Magical Reflections on Soap Bubbles


Though Richard Heeks first caught the world’s attention when he captured the exact moment when a bubble bursts (see Reflection Perfect, immediately below), you’d be surprised to find out that the Huddersfield, UK-based photographer actually got into photographing soap bubbles for a completely different reason. Inspired by a scene in the movie Blade Runner, where there’s a close-up shot of the human eye with fire reflected on the pupil and iris, Heeks decided he wanted to try his hand at photographing reflections in the eyes. One day, however, that all changed. He just so happened to blow soap bubbles and noticed how strangely beautiful the reflections appeared. “I got kind of obsessed with trying to photograph the reflections and trying all kinds of different bubble mixtures and photography techniques,” he tells us.

For Reflection Perfection, Heeks prides himself in not using any electronic devices to time the popping. He took a few thousand shots before he could get that one – mid-burst, in focus and in a pretty shade of blue. “It was really exciting to see the photograph on the back of the camera. I knew I’d created something beautiful,” he says.

It’s this self-professed obsession with bubbles that keeps the PhD student continually pushing himself in this field. He’s used a special bubble mixture (called Zubbles), shot bubbles inside bubbles, created macro close-ups of soap film, and has even stuck needles in them to show that suspenseful moment when a needle penetrates its surface.

Looking through all of his photos, it’s still his bubble reflections that make us stand back in awe. If you look closely, you can see Heeks in the middle of every photograph. While in some, he simply shoots bubbles with his patio door open, capturing breathtaking landscapes right outside his door, in still others, he manages to capture bubbles as they fly right over his head, creating a near unbelievable, non-Photoshopped panoramic view. “I found a shaded tree to get the all-important dark background,” he writes on Flickr. “Nature provides!”

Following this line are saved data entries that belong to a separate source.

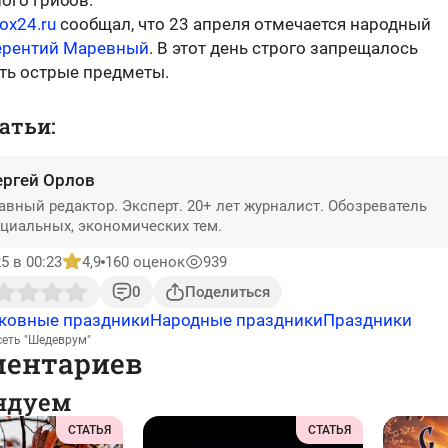
ого грибов.
box24.ru
сообщал, что 23 апреля отмечается народный
ерентий Маревный
. В этот день строго запрещалось
ть острые предметы.
атьи:
ергей Орлов
авный редактор. Эксперт. 20+ лет журналист. Обозреватель
циальных, экономических тем.
5 в 00:23
4,9
160 оценок
939
0
Поделиться
ковные праздники
Народные праздники
Праздники
сеть "Шедеврум"
ментариев
ндуем
СТАТЬЯ
СТАТЬЯ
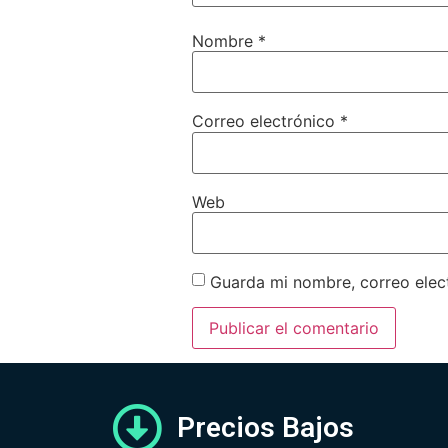
Nombre
*
Correo electrónico
*
Web
Guarda mi nombre, correo elec
Precios Bajos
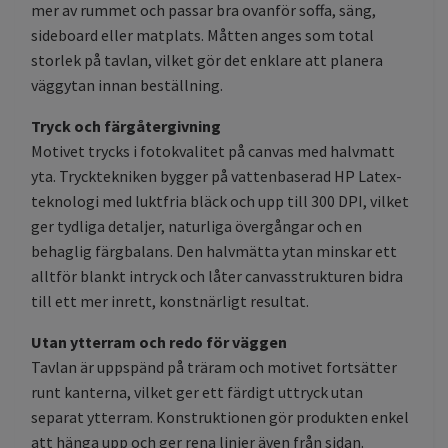
mer av rummet och passar bra ovanför soffa, säng,
sideboard eller matplats. Måtten anges som total
storlek på tavlan, vilket gör det enklare att planera
väggytan innan beställning.
Tryck och färgåtergivning
Motivet trycks i fotokvalitet på canvas med halvmatt
yta. Trycktekniken bygger på vattenbaserad HP Latex-
teknologi med luktfria bläck och upp till 300 DPI, vilket
ger tydliga detaljer, naturliga övergångar och en
behaglig färgbalans. Den halvmätta ytan minskar ett
alltför blankt intryck och låter canvasstrukturen bidra
till ett mer inrett, konstnärligt resultat.
Utan ytterram och redo för väggen
Tavlan är uppspänd på träram och motivet fortsätter
runt kanterna, vilket ger ett färdigt uttryck utan
separat ytterram. Konstruktionen gör produkten enkel
att hänga upp och ger rena linjer även från sidan.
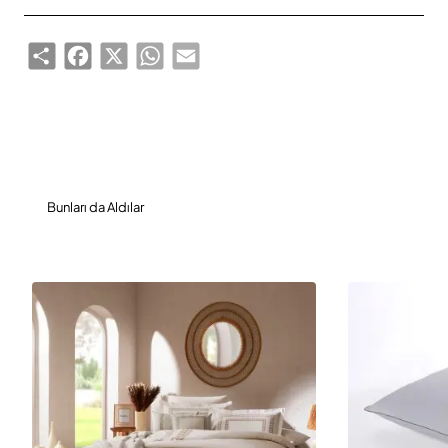
Share
Facebook
X
WhatsApp
Email
Bunları da Aldılar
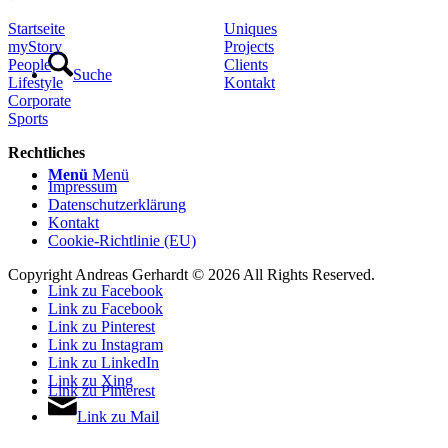
Startseite
Uniques
myStory
Projects
People
Clients
Suche
Lifestyle
Kontakt
Corporate
Sports
Rechtliches
Menü
Menü
Impressum
Datenschutzerklärung
Kontakt
Cookie-Richtlinie (EU)
Copyright Andreas Gerhardt ©
2026 All Rights Reserved.
Link zu Facebook
Link zu Facebook
Link zu Pinterest
Link zu Instagram
Link zu LinkedIn
Link zu Xing
Link zu Pinterest
Link zu Mail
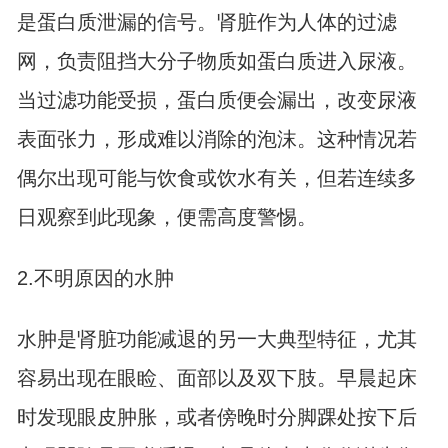
是蛋白质泄漏的信号。肾脏作为人体的过滤
网，负责阻挡大分子物质如蛋白质进入尿液。
当过滤功能受损，蛋白质便会漏出，改变尿液
表面张力，形成难以消除的泡沫。这种情况若
偶尔出现可能与饮食或饮水有关，但若连续多
日观察到此现象，便需高度警惕。
2.不明原因的水肿
水肿是肾脏功能减退的另一大典型特征，尤其
容易出现在眼睑、面部以及双下肢。早晨起床
时发现眼皮肿胀，或者傍晚时分脚踝处按下后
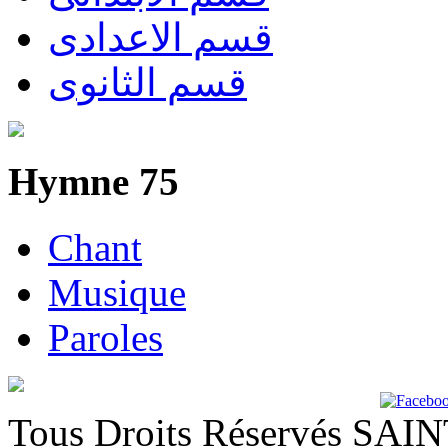
قسم الاعدادى
قسم الثانوى
Hymne 75
Chant
Musique
Paroles
Tous Droits Réservés SA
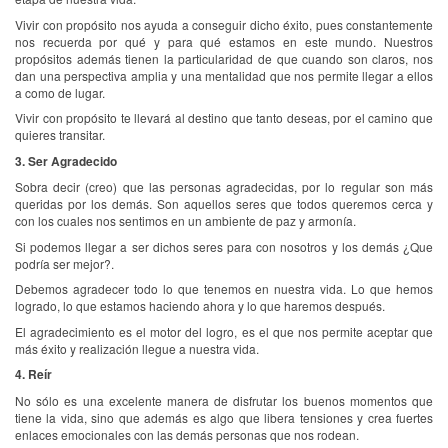
Vivir con propósito nos ayuda a conseguir dicho éxito, pues constantemente
nos recuerda por qué y para qué estamos en este mundo. Nuestros
propósitos además tienen la particularidad de que cuando son claros, nos
dan una perspectiva amplia y una mentalidad que nos permite llegar a ellos
a como de lugar.
Vivir con propósito te llevará al destino que tanto deseas, por el camino que
quieres transitar.
3. Ser Agradecido
Sobra decir (creo) que las personas agradecidas, por lo regular son más
queridas por los demás. Son aquellos seres que todos queremos cerca y
con los cuales nos sentimos en un ambiente de paz y armonía.
Si podemos llegar a ser dichos seres para con nosotros y los demás ¿Que
podría ser mejor?.
Debemos agradecer todo lo que tenemos en nuestra vida. Lo que hemos
logrado, lo que estamos haciendo ahora y lo que haremos después.
El agradecimiento es el motor del logro, es el que nos permite aceptar que
más éxito y realización llegue a nuestra vida.
4. Reír
No sólo es una excelente manera de disfrutar los buenos momentos que
tiene la vida, sino que además es algo que libera tensiones y crea fuertes
enlaces emocionales con las demás personas que nos rodean.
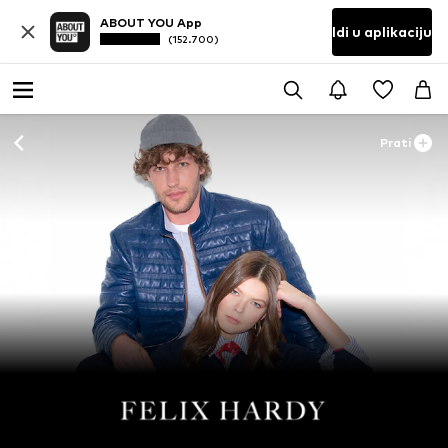
ABOUT YOU App
Idi u aplikaciju
(152.700)
Prati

When asked what tips he could give on bubble photography, Heeks shared this:

“A really important tip is to have a dark background behind the bubble, because the background brings out the color of the bubble. A bright background, by contrast, makes the bubble look transparent. Another tip is to blow a few bubbles before taking the photograph. The first bubbles to come off the bubble wand are really wet, which produces a thick film to the bubble. Different film thicknesses create different colors, with the thinner films being more vibrant blues and yellows. I love the blues and pinks that come with a thin film. A bright sunny day also makes for beautiful light patterns in the bubble, because the sun can create bright spots and lines. You should be careful with the sunlight though, because the spots are very bright and could reflect into your eyes.”